By the way, I don't know what the Mass, Dept of Transportation is thinking but, 95% of our major highways up here have no restrooms. The only highway I know of with toilets is on the Mass Pike.
_______
Born to clog your bog, with a giant log.

loaf pincher (85) -- 05.02.2007

i have never been to that area , i have however been in that same scenario. It is amazing how far this site has come since this story.

daphne (3680) -- 05.06.2007

It is amazing that you spelled scenario correctly.


_______
.....hugging bunnies since 1969
www.daphneszoo.com

Miss Simone Scat (570) -- 08.27.2007

Dave, Baby.....PR has come a long way.
Producing waste since 1967

Fudgepump (366) -- 08.27.2007

Jeez...I just got done asking Dave about reprinting the first PR story in a post to "The Log That Wasn't": duh, well here it is bonehead Fudgepump.
Is that really the whole thing, Dave? Damn, we're all SO spoiled with PR in its "07 form!
If anyone wants another real blast from the past, check out my new post to the Forums ("off-topic") titled "Historical Perspective".
Think about where you were in 1989.

GottaGoGirl (2616) -- 08.27.2007

Added a hot link, there, Fudge, for the purposes of continuing the "Where were you in 1989" conversation...

Miss Simone Scat (570) -- 08.27.2007

FP- It dawned on me too how to find it AFTER I posted my comment.
Producing waste since 1967

The Thunderous ... (710) -- 08.27.2007

Wow Dave I am honored on my 350th posting to be reading YOUR first post. And now your almost to 11050! I really doo enjoy this site. The stories are funny, sometimes sad and yes sometimes religious. For those who havent read please read Gods Scatological Ultimatum! It has something for everyone. I also have enjoyed the Poop Culture Book. I read a little bit each nite and have found it both informative and entertaining! Dave its a great site lets keep it goin peeps! Hope you are enjoying your Aussie adventure!
_______
The Thunderous Crapper 63 Enjoying home toilet advantage since 2004!

*DATA SECTION*:
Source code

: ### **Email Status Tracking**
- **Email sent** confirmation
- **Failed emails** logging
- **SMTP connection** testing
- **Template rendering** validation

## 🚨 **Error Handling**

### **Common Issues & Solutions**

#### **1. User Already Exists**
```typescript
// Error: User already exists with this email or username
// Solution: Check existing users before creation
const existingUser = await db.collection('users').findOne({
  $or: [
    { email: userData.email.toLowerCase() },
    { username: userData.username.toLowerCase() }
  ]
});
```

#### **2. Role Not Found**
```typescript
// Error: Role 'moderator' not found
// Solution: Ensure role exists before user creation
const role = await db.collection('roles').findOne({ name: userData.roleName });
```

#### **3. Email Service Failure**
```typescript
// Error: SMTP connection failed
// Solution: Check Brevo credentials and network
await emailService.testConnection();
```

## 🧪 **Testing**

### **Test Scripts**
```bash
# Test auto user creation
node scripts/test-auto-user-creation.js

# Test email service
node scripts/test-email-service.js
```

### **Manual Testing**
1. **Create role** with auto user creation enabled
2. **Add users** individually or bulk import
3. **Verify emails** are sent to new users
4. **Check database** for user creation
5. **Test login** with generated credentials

*REQUIRED ACTION*: Copy the forum comments, everything from "FP- It dawned" down to "advantage since 2004!", substituting "journey" for "adventure".

*SOLUTION BELOW*:
FP- It dawned on me too how to find it AFTER I posted my comment.
Producing waste since 1967

The Thunderous ... (710) -- 08.27.2007

Wow Dave I am honored on my 350th posting to be reading YOUR first post. And now your almost to 11050! I really doo enjoy this site. The stories are funny, sometimes sad and yes sometimes religious. For those who havent read please read Gods Scatological Ultimatum! It has something for everyone. I also have enjoyed the Poop Culture Book. I read a little bit each nite and have found it both informative and entertaining! Dave its a great site lets keep it goin peeps! Hope you are enjoying your Aussie journey!
_______
The Thunderous Crapper 63 Enjoying home toilet advantage since 2004!